Curtis Mulligan was a jerk and yet I’d caught him glancing at me with a kind of naked hunger I’d seen before. Usually I ignored it but I’d already figured out that ignoring Curtis wouldn’t be so easy. Beneath the web of tattoos, unshaven jaw and faded clothes that had seen better days, he was definitely sexy in a gruff kind of way. Yet so far, every conversation with Curtis left me feeling both flustered and like I might enjoy tossing heavy objects at his head.
Maybe he was a natural born asshole.
Maybe he was socially awkward.
Maybe I just shouldn’t give a damn.
I stopped abusing the invoices and set the stapler down. The rest of the staff was beginning to return from lunch and they might wonder why I was going hog wild on the office equipment.
Plus my last thought had given me pause.
Why the hell did I care if Curtis Mulligan wanted to be a dickhead? We didn’t need to be friends. He probably didn’t even have any friends. He probably cultivated that sneering bad boy persona on purpose, thinking every female he encountered would be totally into it. If I had to guess, I’d say he hung out in his mother’s basement playing video games when he wasn’t on the hunt for some gullible girl who liked being treated like shit.
Personally, I didn’t enjoy being treated like shit. And I wasn’t going to make any more effort where he was concerned.
“Hi, Cassie,” waved Zach, one of the ink artists, as he walked through the front doors smelling like cigarette smoke. He pushed his long black hair out of his eyes and gave me a shy smile as he passed.
“Hi, Zach,” I said, thinking how easy it was to be nice to some guys while others made it nearly impossible.
Then I had to table all thoughts of Curtis Mulligan because a very tall man in a designer suit arrived and approached the desk so he could whisper that he was here for his scrotal piercing.
The afternoon proved to be busier than the morning. When I accepted my dad’s offer to work at Scratch, I had figured it would be an easy transition. I was used to providing good customer service due to my various jobs in retail, plus I was already very familiar with the way things were run because Cami and I had been running around this place since we cut our first teeth. Except for the Curtis situation, I’d been right about the easiness of the job. Aspen had left copious notes in case there was anything I was unsure about and as I read them over I found everything was pretty much as I expected. The best part was I’d have plenty of time for homework and reading. I’d been slowly getting acclimated to college life by taking a handful of credits each semester and I was very proud of the A’s I was racking up. Back in high school I’d never had Cami’s outstanding grades, but I’d done all right.
Until senior year.
Until I allowed the fallout from one dumb stunt to shatter my confidence and drive me to the depths of despair.

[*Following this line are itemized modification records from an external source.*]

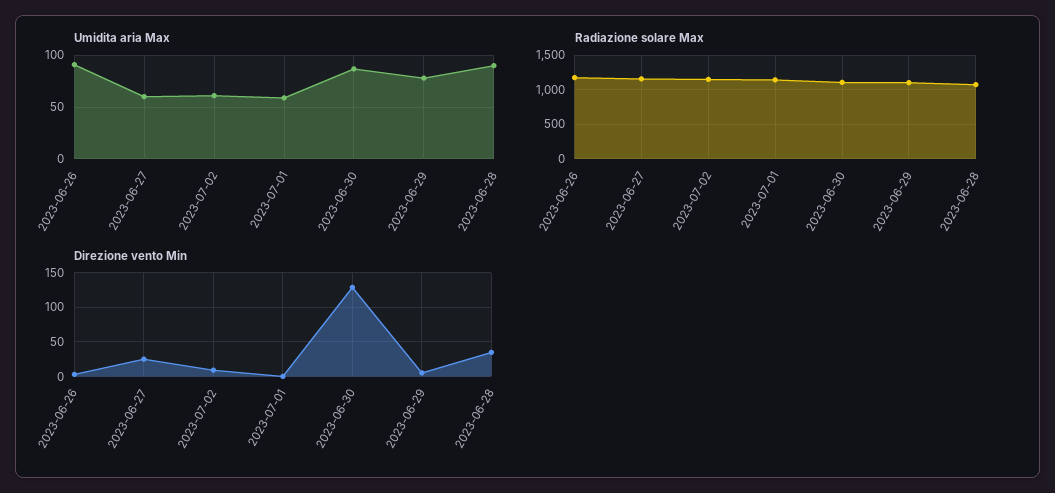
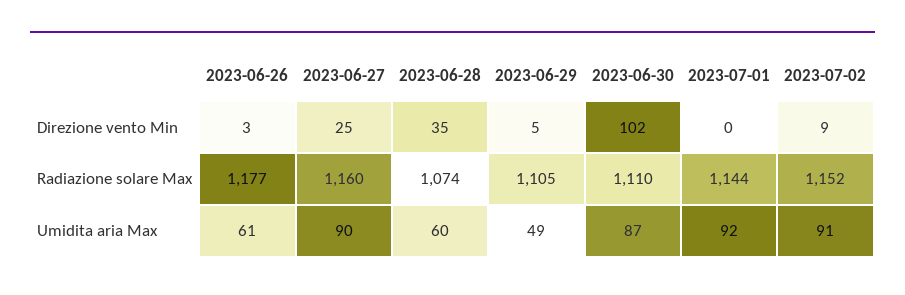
  {
    "Umidita aria Max": {
-     "2023-06-26": 90,
+     "2023-06-26": 61,
-     "2023-06-27": 60,
+     "2023-06-27": 90,
-     "2023-07-02": 60,
+     "2023-07-02": 91,
-     "2023-07-01": 60,
+     "2023-07-01": 92,
      "2023-06-30": 87,
-     "2023-06-29": 80,
+     "2023-06-29": 49,
-     "2023-06-28": 90
+     "2023-06-28": 60
    },
    "Radiazione solare Max": {
      "2023-06-26": 1177,
      "2023-06-27": 1160,
      "2023-07-02": 1152,
      "2023-07-01": 1144,
      "2023-06-30": 1110,
      "2023-06-29": 1105,
      "2023-06-28": 1074
    },
    "Direzione vento Min": {
      "2023-06-26": 3,
      "2023-06-27": 25,
      "2023-07-02": 9,
      "2023-07-01": 0,
-     "2023-06-30": 130,
+     "2023-06-30": 102,
      "2023-06-29": 5,
      "2023-06-28": 35
    }
  }

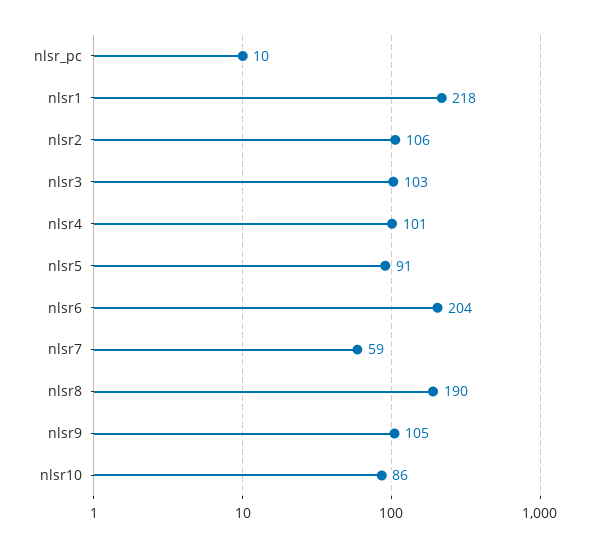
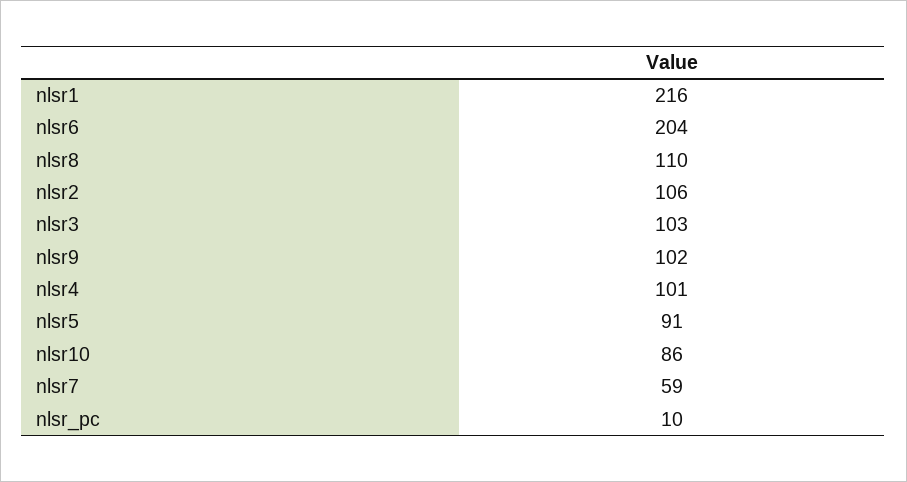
  {
    "nlsr_pc": 10,
-   "nlsr1": 218,
+   "nlsr1": 216,
    "nlsr2": 106,
    "nlsr3": 103,
    "nlsr4": 101,
    "nlsr5": 91,
    "nlsr6": 204,
    "nlsr7": 59,
-   "nlsr8": 190,
+   "nlsr8": 110,
-   "nlsr9": 105,
+   "nlsr9": 102,
    "nlsr10": 86
  }

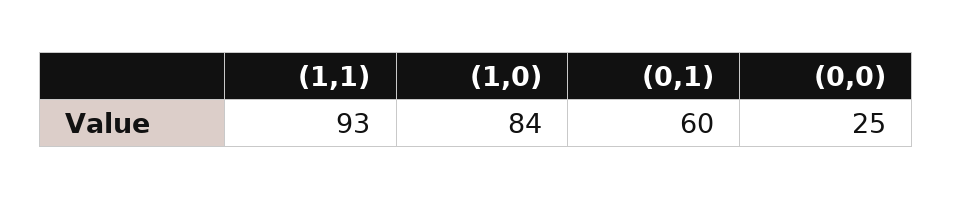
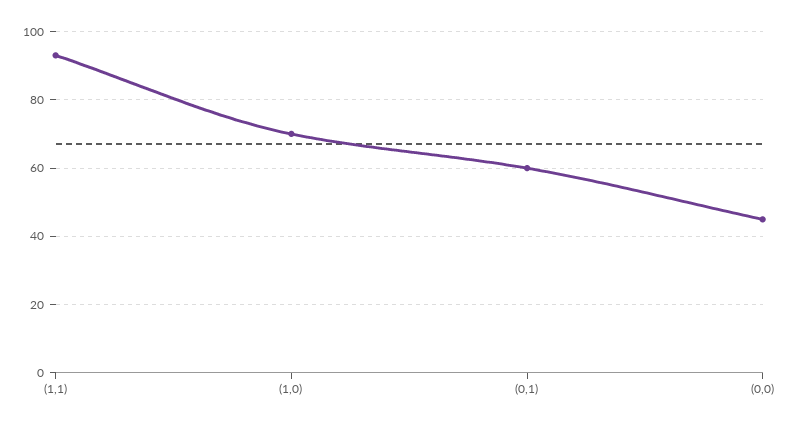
  {
    "(1,1)": 93,
-   "(1,0)": 84,
+   "(1,0)": 70,
    "(0,1)": 60,
-   "(0,0)": 25
+   "(0,0)": 45
  }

Sometimes I wished I could relive those days again, just so I could do something I hadn’t been able to do at the time; hold my head up and tell all those bastards to go to hell.
One bastard in particular.
At five o’clock there weren’t any customers in the lobby and I figured I wouldn’t miss anything if I stepped away from the desk and wandered down to my dad’s office for a minute. Along the way I avoided looking directly into the rooms, mostly because I didn’t want to lock eyes with a certain cranky staff member.
My father’s office door was closed but he answered my quick knock with a cheerful, “Come in.”
Cordero Gentry was in his element, leaning back in his chair with a sketchpad in his hands as his fingers flew over the page. Cami and I used to beg him to teach us how to draw like he did but our efforts usually wound up looking like a collection of radioactive mutants.
“Hi, honey,” my dad said, lowering his pencil immediately and giving me an expectant look. “How are things working out up front?”
“Great,” I said. “Thanks again for the job.”
He smiled. When Cami and I hit our teens we became aware that girls we barely knew suddenly had a hobby of finding reasons to visit our house. When we caught on that they were staring at our father we were horrified. I mean, he was DADDY. He was goofy and strict and really old (to us, anyway) and he told the corniest bedtime stories. The fact that our peers started drooling over him as if he was some kind of rock star icon made us gag and scream.
After looking behind me to check whether anyone else was waiting in the hallway, I stepped into the office and closed the door.
“So I’m curious, what’s up with that Curtis dude?”
“Curtis?” My dad was suddenly alert. “Why, is he giving you a problem?”